- [CONSIGNES]
a: Traduisez en anglais cette phrase du texte sur la Seine : « Les Franciliens pourront-ils utiliser leur passe Navigo pour voyager sur la Seine ? »
b: Reprenez le texte sur la Seine juste après sa dernière ligne et écrivez la suite.

- [TEXTE D'ÉTUDE]
+===+

Mobilité douce

La Seine peut-elle devenir un axe de transport public ?

L'arrivée de Paris 2024 (26 juillet - 11 août) repose la question du transport fluvial dans la capitale.

Les Franciliens pourront-ils utiliser leur passe Navigo pour voyager sur la Seine ? Alors que les Jeux olympiques de Paris 2024 débuteront le 26 juillet prochain, le fleuve qui traverse la capitale sera au cœur des attentions. Tout d'abord parce qu'il est un carrefour important d'un point de vue touristique et commercial. Ensuite, parce que la cérémonie d'ouverture aura lieu sur la Seine avec plus de 200 embarcations lâchées sur l'eau pour un spectacle exceptionnel.

Voyager sur la Seine au même titre que le métro ?

+===+

- [DONNÉES SOURCES]
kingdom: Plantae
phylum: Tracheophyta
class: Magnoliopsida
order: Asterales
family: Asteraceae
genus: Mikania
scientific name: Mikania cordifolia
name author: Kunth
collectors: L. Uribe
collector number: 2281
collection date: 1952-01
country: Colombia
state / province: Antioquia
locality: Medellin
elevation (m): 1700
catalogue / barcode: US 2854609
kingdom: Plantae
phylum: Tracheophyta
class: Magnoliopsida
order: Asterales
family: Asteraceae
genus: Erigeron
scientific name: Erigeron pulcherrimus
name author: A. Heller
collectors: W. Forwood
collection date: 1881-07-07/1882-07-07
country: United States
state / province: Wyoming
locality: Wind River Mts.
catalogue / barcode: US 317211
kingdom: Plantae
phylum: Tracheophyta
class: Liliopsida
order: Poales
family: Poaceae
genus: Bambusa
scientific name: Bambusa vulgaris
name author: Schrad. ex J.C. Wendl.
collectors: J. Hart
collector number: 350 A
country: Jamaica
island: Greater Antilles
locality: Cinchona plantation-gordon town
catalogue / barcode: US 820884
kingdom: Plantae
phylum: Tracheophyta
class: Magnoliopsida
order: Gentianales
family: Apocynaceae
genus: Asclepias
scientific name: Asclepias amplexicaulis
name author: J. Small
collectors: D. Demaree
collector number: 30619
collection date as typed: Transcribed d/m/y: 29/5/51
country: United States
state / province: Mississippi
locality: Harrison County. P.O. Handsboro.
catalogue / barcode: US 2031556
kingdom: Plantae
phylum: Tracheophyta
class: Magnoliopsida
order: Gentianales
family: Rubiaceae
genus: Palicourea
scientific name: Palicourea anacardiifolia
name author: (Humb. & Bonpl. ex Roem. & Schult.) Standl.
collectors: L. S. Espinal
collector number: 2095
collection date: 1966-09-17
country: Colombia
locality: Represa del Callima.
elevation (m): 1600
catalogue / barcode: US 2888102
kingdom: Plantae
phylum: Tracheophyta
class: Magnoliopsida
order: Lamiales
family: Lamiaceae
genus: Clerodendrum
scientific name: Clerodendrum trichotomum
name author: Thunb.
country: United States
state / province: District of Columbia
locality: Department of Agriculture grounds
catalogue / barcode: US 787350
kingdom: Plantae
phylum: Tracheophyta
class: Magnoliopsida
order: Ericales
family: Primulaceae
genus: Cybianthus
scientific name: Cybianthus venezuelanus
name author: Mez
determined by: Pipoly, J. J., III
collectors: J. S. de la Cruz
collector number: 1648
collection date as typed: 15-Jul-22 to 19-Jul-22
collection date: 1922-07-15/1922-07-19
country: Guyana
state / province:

+===+

- [CORRIGÉS]
a: Will residents of the Île-de-France region be able to use their Navigo pass to travel on the Seine?

b:
Les Jeux olympiques de Paris 2024 pourraient avoir un impact direct sur l'utilisation de la Seine comme voie de transport public. Aujourd'hui, Paris compte 58 entreprises de bateaux de promenade, dont les célèbres Bateaux-Mouches. L'an passé, ils ont transporté 10 millions de passagers. Preuve de l'attractivité du fleuve dans l'offre touristique. Mais pourrait-on aller plus loin au même titre que d'autres villes françaises ? À Lorient, Toulon, Nantes ou encore La Rochelle, des dessertes maritimes sont proposées.

Projet Voguéo

À Paris, des projets ont déjà été proposés. Le dernier en date, c'est celui de l'entreprise Voguéo. Une liaison fluviale entre la gare d'Austerlitz et Maisons-Alfort (Val-de-Marne) de 35 minutes avait été expérimentée entre 2008 et 2011. Une extension devait avoir lieu vers l'ouest pour 2013, sauf que le projet est tombé à l'eau... faute de budgets. Aujourd'hui, Batobus est l'offre qui relie des embarcadères vers les principaux monuments de la capitale. Le ticket est à 23 € la journée ; une réduction de 5 € est proposée pour les détenteurs d'un passe Navigo. Sauf que l'offre doit séduire principalement les touristes.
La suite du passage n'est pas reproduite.